Gençlerbirliği Şirketleşiyor
Türkiye’de futbolun en önemli ekiplerinden birisi kuşkusuz Gençlerbirliği. Ankaragüçü ile birlikte başkentin futbolda söz hakkı sahibi olmasına önemli bir katkı yapan ve bu anlamda bir mihenk taşı olan Gençlerbirliği, efsane başkanı İlhan Cavcav’ın vefatından sonra eski günlerini arar oldu.
İlhan Cavcav yönetiminde özellikle mali anlamda Türk futbolunun örnek kulübü olarak gösterilen ve daima artıda olmasıyla bilinen Gençlerbirliği, efsane başkanın ölümünden sonra yerine gelen oğlu Murat Cavcav yönetiminde aynı başarıyı gösteremedi.
Geçtiğimiz sezon Süper Lig’den TFF 1.Lig’e düşen ve mali anlamda zorluk yaşayan Gençlerbirliği’nde tabloyu düzeltebilmek adına anlaşılan çözüm ise hisse satışı oldu.
Alkara’ya Tanıdık Talip
Gençlerbirliği ile alakalı olarak hisse satışı haberleri basında yer almaya başlarken, hisselerin en önemli talibi ise Belçika temsilcisi KVC Westerloo’nun da sahibi olan Türk iş insanı Oktay Ercan olarak ifade ediliyor.
Mali ve sportif anlamda zor günler geçiren Başkent temsilcisinin bulunduğu zor durumdan çıkabilmesi adına alınan hisse satışı kararının transfer döneminin açılacağı Ocak ayından evvel alınması için büyük çaba gösteriliyor.
Gençlerbirliği’nin hisselerinin satılabilmesi adına alınması gereken bir diğer karar ise kulübün en kısa zamanda şirketleştirilmesi kararı.
Bu kararın alınabilmesi için tüzük kongresini toplamayı planlayan yönetim, sermaye olarak da kulübün var olan mal varlıklarını sermaye olarak göstermeyi hedefliyor.
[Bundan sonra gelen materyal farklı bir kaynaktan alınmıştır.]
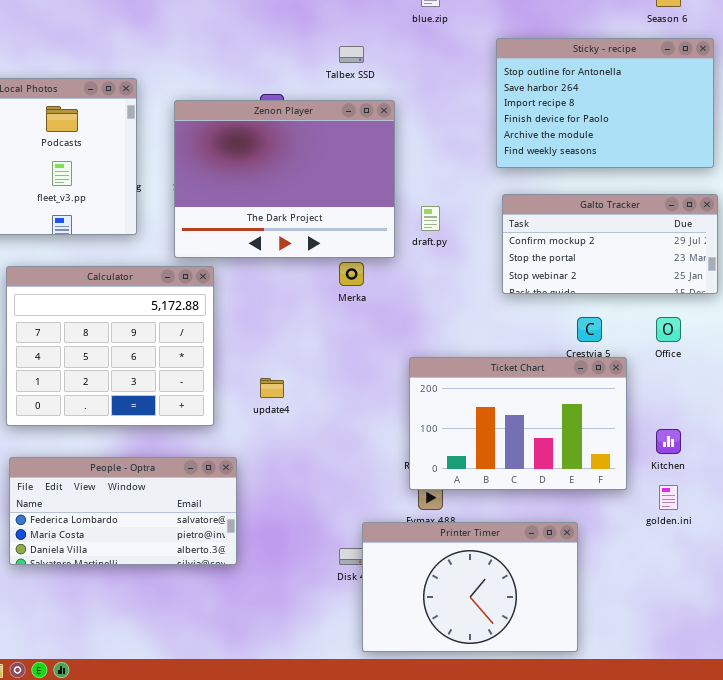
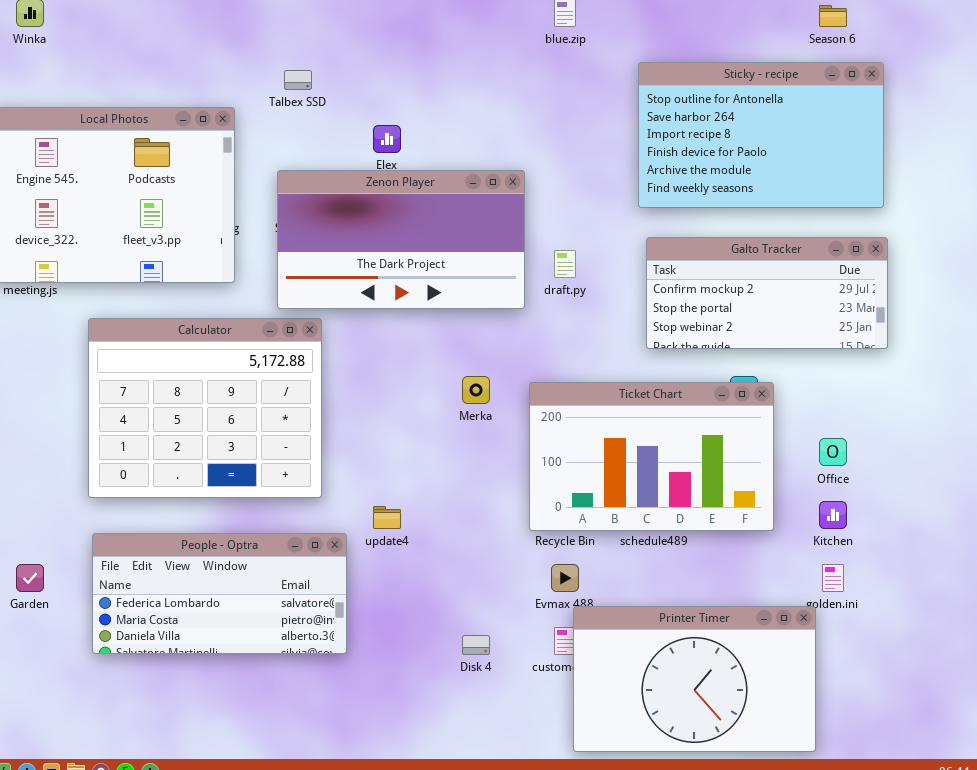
Talbex SSD: [339,46,364,63] -> [284,70,312,90], moved
Zenon Player: [174,100,395,258] -> [277,170,525,309], resized
Merka: [339,262,364,286] -> [462,376,490,404], moved
Office: [656,317,681,342] -> [819,438,847,466], moved
Ticket Chart: [409,357,627,490] -> [529,382,774,531], moved
update4: [260,378,284,398] -> [373,506,401,529], moved
Printer Timer: [362,522,578,652] -> [573,606,816,752], moved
Herhangi bir aksilik çıkmaması, şirketleşme ve hisse satışı kararının alınabilmesi için çabalayan yönetim bu doğrultuda büyük uğraş gösteriyor.
Bununla birlikte Gençlerbirliği’nin hisselerine Oktay Ercan’ın talip olması da sürpriz değil. Bir dönem Fenerbahçe’de idari menajerlik yapan Hasan Çetinkaya’nın Gençlerbirliği’ne tutkusu ve Oktay Ercan’a yakın olması ile biliniyor. Nitekim Oktay Ercan, KVC Westerloo’yu satın aldıktan sonra ikinci başkanlığa Hasan Çetinkaya’yı getirmişti.
Şirketleşme Çözüm Mü?
Gençlerbirliği’nin şirketleşme kararı Türkiye’de bir ilk değil. Bilindiği üzere Kasımpaşa, iş insanı Turgay Ciner’e satılarak şirket halini almış, bu karardan sonra Samsunspor, Adana Demirspor gibi kulüpler de aynı yöntemleri izleyerek şirket haline gelmiş ve satın alınılmıştı.
Bununla birlikte şirketleşme, bir kulübün daha iyi olmasını kesin olarak sağlayan bir yöntem de değil ve yine Kasımpaşa bu konunun en iyi örneklerinden birisi.
2011 senesinde şirketleşen Kasımpaşa, o zamandan bu yana 10 senede 17 kez teknik direktör değişikliğine gitti ve en fazla teknik değiştiren kulüplerden birisi oldu. Şirketleştikten sonra ilk iki sezonunda Süper Lig’de 6. Sırada yer almayı başaran Kasımpaşa, sonrasında bu başarıyı dahi tekrarlayamadı ve geri gitmeye başladı.
Son üç sezonda sırayla 14, 10 ve tekrar 14. Sırada yer alan Kasımpaşa, bu sezon 9 haftanın sonunda 19. Sırada yer alıyor. Bununla birlikte Gençlerbirliği’nin en azından büyük çoğunluğunun satılmıyor oluşu da kulübün bir kişinin eline geçerek dibe vurmasını engellemekte önemli bir detay.